Stored data entries:
* * * * * * *

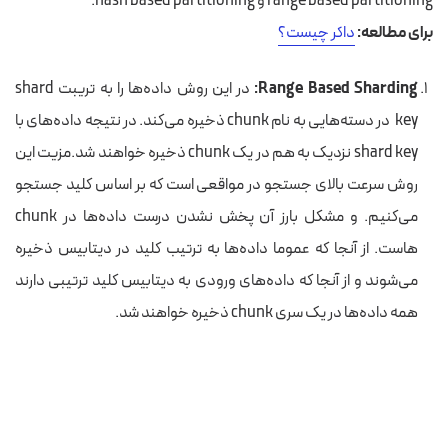
range based partitioning و hash based partitioning.
برای مطالعه:
داکر چیست؟
Range Based Sharding:
در این روش داده‌ها را به تریبت shard
key در دسته‌هایی به نام chunk ذخیره می‌کند. در نتیجه داده‌های با
shard key نزدیک به هم در یک chunk ذخیره خواهند شد.مزیت‌ این
روش سرعت بالای جستجو در مواقعی است که بر اساس کلید جستجو
می‌کنیم. و مشکل بارز آن پخش نشدن درست داده‌ها در chunk
هاست. از آنجا که عموما داده‌ها به ترتیب کلید در دیتابیس ذخیره
می‌شوند و از آنجا که داده‌های ورودی به دیتابیس کلید ترتیبی دارند
همه داده‌ها در یک سری chunk ذخیره خواهند شد.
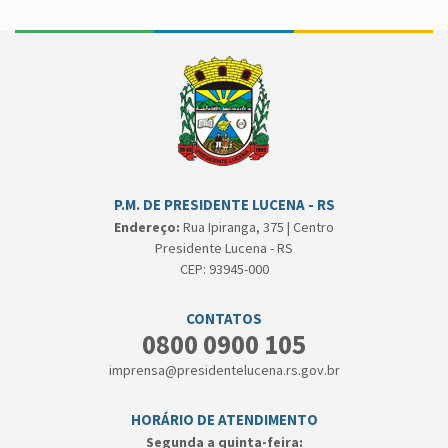
P.M. DE PRESIDENTE LUCENA - RS
Endereço:
Rua Ipiranga, 375 | Centro
Presidente Lucena - RS
CEP: 93945-000
CONTATOS
0800 0900 105
imprensa@presidentelucena.rs.gov.br
HORÁRIO DE ATENDIMENTO
Segunda a quinta-feira:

* * * * * * *

Task to carry out
Could you reproduce every line of the listing above word for word, omitting the pictures?

Exercise response
range based partitioning و hash based partitioning.
برای مطالعه:
داکر چیست؟
Range Based Sharding:
در این روش داده‌ها را به تریبت shard
key در دسته‌هایی به نام chunk ذخیره می‌کند. در نتیجه داده‌های با
shard key نزدیک به هم در یک chunk ذخیره خواهند شد.مزیت‌ این
روش سرعت بالای جستجو در مواقعی است که بر اساس کلید جستجو
می‌کنیم. و مشکل بارز آن پخش نشدن درست داده‌ها در chunk
هاست. از آنجا که عموما داده‌ها به ترتیب کلید در دیتابیس ذخیره
می‌شوند و از آنجا که داده‌های ورودی به دیتابیس کلید ترتیبی دارند
همه داده‌ها در یک سری chunk ذخیره خواهند شد.
P.M. DE PRESIDENTE LUCENA - RS
Endereço:
Rua Ipiranga, 375 | Centro
Presidente Lucena - RS
CEP: 93945-000
CONTATOS
0800 0900 105
imprensa@presidentelucena.rs.gov.br
HORÁRIO DE ATENDIMENTO
Segunda a quinta-feira:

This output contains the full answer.